# Description of the task
From the data below, retype exactly the lines starting with the one that contains "Liberty University Journal" and ending with the one that contains "One of the major", both included.

# Data excerpts
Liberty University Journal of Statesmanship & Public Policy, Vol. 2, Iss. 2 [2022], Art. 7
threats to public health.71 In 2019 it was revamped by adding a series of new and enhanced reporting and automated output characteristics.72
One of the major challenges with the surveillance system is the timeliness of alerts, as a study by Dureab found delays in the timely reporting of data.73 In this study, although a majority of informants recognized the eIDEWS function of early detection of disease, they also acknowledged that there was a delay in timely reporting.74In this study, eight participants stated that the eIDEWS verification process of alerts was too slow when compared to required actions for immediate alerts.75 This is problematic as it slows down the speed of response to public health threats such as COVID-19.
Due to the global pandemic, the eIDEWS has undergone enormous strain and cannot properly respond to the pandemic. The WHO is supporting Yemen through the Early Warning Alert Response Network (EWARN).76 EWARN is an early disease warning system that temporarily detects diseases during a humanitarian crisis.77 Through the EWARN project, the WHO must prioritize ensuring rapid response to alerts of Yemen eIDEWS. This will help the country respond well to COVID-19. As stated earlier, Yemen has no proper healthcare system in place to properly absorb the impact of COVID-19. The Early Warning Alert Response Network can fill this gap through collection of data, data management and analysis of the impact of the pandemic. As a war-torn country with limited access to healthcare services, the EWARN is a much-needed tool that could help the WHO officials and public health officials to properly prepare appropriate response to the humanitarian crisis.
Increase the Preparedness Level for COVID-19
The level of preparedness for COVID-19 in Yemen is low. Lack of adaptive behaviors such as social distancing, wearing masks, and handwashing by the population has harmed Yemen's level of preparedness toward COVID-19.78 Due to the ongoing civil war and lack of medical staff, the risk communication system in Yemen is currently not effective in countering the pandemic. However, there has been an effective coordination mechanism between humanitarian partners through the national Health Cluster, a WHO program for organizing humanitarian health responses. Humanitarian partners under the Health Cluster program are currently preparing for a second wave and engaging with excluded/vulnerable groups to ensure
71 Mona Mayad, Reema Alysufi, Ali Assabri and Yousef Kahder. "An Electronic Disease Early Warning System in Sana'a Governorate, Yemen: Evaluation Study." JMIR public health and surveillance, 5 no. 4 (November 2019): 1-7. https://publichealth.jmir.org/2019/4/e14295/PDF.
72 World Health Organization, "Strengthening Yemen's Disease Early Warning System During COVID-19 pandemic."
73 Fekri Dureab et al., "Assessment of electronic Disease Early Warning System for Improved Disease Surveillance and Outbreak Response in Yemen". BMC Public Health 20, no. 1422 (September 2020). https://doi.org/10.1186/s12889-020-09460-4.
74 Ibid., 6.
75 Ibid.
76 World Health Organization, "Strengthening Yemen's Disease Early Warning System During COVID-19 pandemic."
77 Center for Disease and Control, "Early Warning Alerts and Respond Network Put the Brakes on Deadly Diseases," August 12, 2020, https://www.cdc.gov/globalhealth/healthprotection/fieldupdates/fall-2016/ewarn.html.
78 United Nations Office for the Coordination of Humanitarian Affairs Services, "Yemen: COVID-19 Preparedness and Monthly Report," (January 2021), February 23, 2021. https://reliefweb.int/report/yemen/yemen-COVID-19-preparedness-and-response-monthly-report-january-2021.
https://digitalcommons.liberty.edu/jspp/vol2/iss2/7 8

* * *

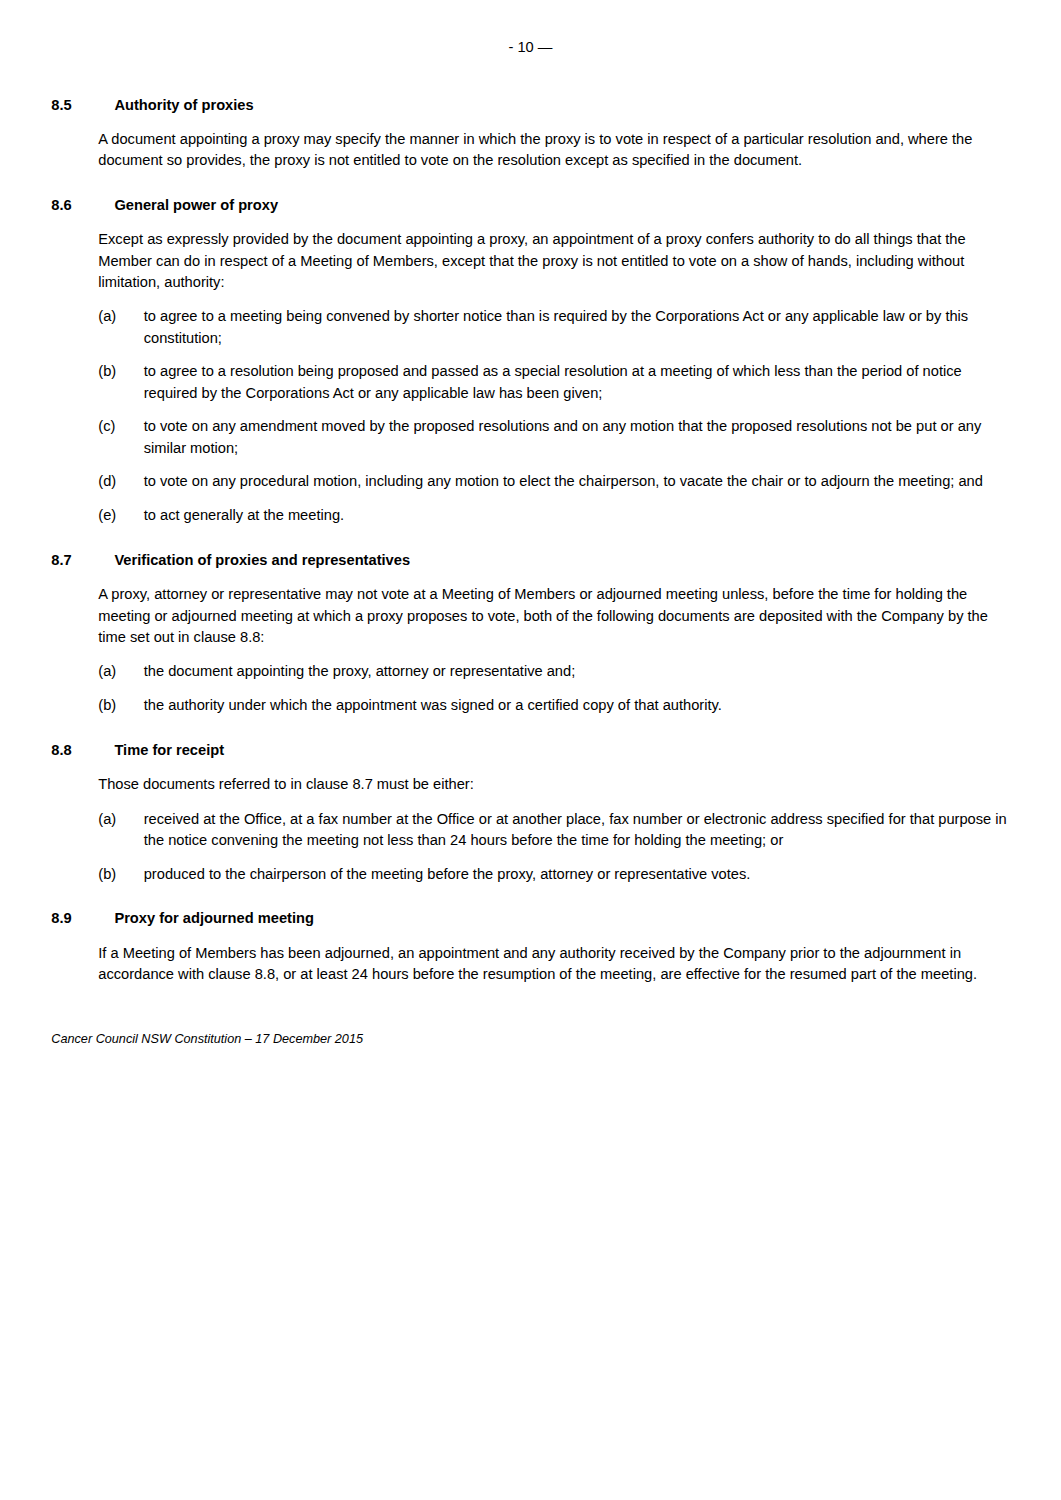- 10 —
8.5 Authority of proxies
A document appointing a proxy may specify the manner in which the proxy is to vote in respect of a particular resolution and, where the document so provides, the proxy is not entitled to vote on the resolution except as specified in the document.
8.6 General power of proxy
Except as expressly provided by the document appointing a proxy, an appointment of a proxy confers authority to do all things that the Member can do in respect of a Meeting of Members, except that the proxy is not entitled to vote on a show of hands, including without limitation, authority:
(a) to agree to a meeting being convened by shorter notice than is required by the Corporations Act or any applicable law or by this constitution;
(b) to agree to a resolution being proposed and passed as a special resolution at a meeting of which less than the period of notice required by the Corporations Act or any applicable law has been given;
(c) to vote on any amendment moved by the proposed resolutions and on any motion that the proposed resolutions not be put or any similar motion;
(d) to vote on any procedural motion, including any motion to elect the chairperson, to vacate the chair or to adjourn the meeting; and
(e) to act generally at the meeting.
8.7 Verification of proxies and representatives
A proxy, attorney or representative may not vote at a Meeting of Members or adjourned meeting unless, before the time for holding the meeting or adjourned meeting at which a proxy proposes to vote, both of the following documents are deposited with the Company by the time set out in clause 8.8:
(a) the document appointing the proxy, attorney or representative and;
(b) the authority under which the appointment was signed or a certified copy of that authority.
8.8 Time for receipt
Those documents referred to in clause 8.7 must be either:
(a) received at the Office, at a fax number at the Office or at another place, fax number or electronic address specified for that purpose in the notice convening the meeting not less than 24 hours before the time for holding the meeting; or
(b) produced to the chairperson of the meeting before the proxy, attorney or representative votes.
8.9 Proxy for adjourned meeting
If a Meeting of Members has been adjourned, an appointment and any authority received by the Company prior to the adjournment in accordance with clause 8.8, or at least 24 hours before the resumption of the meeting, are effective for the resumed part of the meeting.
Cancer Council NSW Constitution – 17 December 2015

* * *

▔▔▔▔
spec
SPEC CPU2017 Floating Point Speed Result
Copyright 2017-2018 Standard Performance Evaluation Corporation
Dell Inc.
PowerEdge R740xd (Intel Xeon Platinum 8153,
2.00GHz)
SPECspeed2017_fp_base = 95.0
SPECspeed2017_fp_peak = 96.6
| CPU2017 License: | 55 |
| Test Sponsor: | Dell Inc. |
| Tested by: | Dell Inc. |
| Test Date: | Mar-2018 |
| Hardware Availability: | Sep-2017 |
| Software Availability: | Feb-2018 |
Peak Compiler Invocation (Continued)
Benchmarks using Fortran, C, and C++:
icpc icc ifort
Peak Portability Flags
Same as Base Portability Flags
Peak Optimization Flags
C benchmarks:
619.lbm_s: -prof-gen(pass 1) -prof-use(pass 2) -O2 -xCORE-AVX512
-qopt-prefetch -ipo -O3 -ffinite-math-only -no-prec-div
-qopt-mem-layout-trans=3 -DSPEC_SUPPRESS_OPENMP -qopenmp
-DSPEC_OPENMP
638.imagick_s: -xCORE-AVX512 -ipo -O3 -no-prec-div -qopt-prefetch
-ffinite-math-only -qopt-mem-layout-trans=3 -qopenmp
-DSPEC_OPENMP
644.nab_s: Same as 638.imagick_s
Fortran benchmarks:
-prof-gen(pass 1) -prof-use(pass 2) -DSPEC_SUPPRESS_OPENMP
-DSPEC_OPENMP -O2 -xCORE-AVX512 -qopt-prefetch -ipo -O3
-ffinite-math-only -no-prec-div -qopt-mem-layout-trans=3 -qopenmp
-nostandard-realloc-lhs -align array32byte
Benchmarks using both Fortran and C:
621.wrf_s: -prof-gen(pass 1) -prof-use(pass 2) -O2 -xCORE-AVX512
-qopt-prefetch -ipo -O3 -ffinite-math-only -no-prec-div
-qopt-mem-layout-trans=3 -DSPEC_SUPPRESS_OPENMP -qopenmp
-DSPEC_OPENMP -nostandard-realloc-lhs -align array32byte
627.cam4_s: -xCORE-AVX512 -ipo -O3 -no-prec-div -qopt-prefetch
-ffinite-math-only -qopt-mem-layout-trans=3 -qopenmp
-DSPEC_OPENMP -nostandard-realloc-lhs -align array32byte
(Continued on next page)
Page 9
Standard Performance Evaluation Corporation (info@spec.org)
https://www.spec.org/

# Written solution
Liberty University Journal of Statesmanship & Public Policy, Vol. 2, Iss. 2 [2022], Art. 7
threats to public health.71 In 2019 it was revamped by adding a series of new and enhanced reporting and automated output characteristics.72
One of the major challenges with the surveillance system is the timeliness of alerts, as a study by Dureab found delays in the timely reporting of data.73 In this study, although a majority of informants recognized the eIDEWS function of early detection of disease, they also acknowledged that there was a delay in timely reporting.74In this study, eight participants stated that the eIDEWS verification process of alerts was too slow when compared to required actions for immediate alerts.75 This is problematic as it slows down the speed of response to public health threats such as COVID-19.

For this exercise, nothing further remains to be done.